My dad is convinced that every stranger he meets is friendly. He is puzzled when he sidles up alongside a strange woman on a park bench and she doesn’t want to tell him where she’s from. Even worse, he’s hard of hearing, so everything he says is so loud, especially the inappropriate stuff. There’s no way people can avoid hearing it.

As we sat in the filled hospital waiting room this past winter while my mom received her cochlear implant, my dad said to me, “You know how you and Dave were necking the other day in the hallway? Well, Mother doesn’t let me neck with her like that anymore.” Oh God. I dared not look about to see who had overheard. Let’s face it. Everyone did. I said nothing, hoping it would discourage further discussion. My eyes became glued to my book, “OPEN” by Andre Agassi. I proceeded to avoid all eye contact with my dad–and everyone else in the waiting room.

(I’ve noticed the only time people ask if I have rosacea is when I’m with my dad…and his pie hole is busy discussing his two favorite public unfriendly topics – his bowels and his love life. With my vampire-white, translucent skin, I can blush with the best of ’em.)

Unfortunately, if I didn’t keep him engaged in conversation, he was going to drag in other victims. An Asian man sitting across the room was next up. “So, where are you from?” Dad asked him. The man, who had no book as a convenient prop to avoid eye contact, said briskly, “Chicago.” He tried looking up at the TV, where “The View” was blaring. That didn’t deter my dad. He went in for a second helping. “What’s your wife in here for?” The man stood up and busied himself with finding a recent issue of McCall’s magazine. Smart move. This was the third time I kicked Dad under the table in 10 minutes. I then understood why his legs hurt all of the time. My mom must be kicking him incessantly.

Next, Dad proceeded to announce to me, and the rest of the room, that he needed to “go sit on the pot.” This is rural Illinois speak for “I need to hit the bathroom,” as I imagine normal dads might say. Not mine. When he returned, he shared–loudly–that he “really dropped a load in there.” I prayed to God that He would deliver me and speed up time, just this once. I didn’t even pray for that when I was in labor.  I handed Dad his coat and we embarked on a lengthy trip to the gift shop. Anything to get him out of this crowded room with its transfixed captive audience before Stockholm Syndrome ensued and everyone began describing their last bowel movements.

One day not long ago, Dad came to pick me up at BFF Christina Bouvier’s home.
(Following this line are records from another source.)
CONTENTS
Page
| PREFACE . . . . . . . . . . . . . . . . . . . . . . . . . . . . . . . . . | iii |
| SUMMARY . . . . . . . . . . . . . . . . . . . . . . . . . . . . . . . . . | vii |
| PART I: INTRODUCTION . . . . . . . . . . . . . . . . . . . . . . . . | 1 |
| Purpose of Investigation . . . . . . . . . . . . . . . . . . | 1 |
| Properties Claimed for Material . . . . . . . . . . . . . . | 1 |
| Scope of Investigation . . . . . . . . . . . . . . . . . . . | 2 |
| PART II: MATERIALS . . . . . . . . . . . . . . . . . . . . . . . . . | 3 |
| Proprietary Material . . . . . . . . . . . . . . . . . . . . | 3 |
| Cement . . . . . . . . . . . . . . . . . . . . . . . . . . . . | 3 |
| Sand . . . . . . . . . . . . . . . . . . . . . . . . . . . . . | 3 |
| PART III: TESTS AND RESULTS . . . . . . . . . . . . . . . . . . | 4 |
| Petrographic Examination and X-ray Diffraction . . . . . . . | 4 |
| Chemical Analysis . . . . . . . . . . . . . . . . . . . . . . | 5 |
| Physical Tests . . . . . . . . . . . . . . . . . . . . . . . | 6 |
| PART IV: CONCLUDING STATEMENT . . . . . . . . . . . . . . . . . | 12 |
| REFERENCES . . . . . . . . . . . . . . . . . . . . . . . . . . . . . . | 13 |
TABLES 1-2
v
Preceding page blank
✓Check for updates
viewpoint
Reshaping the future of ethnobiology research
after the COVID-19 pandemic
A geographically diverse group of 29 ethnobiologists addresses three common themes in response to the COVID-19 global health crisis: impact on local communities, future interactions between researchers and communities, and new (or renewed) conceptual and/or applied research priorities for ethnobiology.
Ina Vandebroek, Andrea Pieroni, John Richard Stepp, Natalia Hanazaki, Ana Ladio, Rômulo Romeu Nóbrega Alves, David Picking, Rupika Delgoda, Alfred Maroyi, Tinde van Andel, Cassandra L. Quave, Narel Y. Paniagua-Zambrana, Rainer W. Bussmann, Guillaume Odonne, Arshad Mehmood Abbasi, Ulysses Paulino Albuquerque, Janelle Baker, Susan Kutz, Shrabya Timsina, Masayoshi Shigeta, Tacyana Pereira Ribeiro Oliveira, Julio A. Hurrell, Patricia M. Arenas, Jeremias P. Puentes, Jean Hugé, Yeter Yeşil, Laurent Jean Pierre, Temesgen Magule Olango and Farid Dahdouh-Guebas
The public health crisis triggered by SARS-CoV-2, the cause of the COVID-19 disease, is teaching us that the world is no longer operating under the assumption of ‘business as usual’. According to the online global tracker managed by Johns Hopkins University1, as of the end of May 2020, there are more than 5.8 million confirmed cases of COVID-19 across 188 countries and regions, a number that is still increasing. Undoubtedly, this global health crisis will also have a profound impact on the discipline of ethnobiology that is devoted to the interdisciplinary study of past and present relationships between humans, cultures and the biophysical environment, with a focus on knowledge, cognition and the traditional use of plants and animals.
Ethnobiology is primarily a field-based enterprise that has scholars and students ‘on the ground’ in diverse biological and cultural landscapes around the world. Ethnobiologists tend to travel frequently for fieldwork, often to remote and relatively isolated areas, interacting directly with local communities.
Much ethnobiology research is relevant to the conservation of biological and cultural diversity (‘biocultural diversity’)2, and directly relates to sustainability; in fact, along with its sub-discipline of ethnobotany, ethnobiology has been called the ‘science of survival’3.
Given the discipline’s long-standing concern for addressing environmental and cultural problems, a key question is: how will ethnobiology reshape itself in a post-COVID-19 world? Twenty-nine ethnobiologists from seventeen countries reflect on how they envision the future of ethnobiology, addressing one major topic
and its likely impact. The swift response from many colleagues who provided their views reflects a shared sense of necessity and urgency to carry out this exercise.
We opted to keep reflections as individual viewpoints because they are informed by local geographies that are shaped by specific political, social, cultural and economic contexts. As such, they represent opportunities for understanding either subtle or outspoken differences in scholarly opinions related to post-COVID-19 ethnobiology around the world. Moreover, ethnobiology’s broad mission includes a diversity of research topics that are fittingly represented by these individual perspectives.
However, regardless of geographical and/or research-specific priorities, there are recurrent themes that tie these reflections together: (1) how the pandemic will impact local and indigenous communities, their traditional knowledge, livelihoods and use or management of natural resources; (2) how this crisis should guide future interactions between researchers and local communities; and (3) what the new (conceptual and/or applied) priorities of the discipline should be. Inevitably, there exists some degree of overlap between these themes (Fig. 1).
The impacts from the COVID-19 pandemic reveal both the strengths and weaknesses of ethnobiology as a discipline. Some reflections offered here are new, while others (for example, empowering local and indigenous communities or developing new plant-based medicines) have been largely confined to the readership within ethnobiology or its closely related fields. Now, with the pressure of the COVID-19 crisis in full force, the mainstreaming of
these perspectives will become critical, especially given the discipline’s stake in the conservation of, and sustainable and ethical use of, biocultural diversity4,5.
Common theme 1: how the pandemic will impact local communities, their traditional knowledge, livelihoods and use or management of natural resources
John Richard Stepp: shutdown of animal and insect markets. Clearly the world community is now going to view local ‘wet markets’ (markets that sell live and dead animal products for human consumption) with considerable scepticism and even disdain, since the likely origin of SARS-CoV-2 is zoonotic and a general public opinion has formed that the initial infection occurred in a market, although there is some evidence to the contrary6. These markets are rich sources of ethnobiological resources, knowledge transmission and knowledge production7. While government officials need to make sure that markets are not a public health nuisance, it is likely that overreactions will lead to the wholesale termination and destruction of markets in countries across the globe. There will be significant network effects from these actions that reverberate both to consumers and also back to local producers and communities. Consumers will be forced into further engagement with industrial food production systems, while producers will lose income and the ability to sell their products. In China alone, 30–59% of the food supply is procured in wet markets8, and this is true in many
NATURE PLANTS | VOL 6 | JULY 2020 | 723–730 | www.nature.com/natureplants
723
He asked to use her bathroom, a half bath just off of the foyer. He was in there for a while. When he emerged, he declared, “You’ve got three-quarter inch oak floors.” Bouvier gave him the WTF look. “Want to know how I know that?” he asked. Before Bouvier could respond, he informed her that “while I was sitting on the pot, I lifted up your register.” It’s a good thing he has those long arms, I guess. They come in handy for moments like this one. On the bright side, they also give the warmest, most genuine hugs.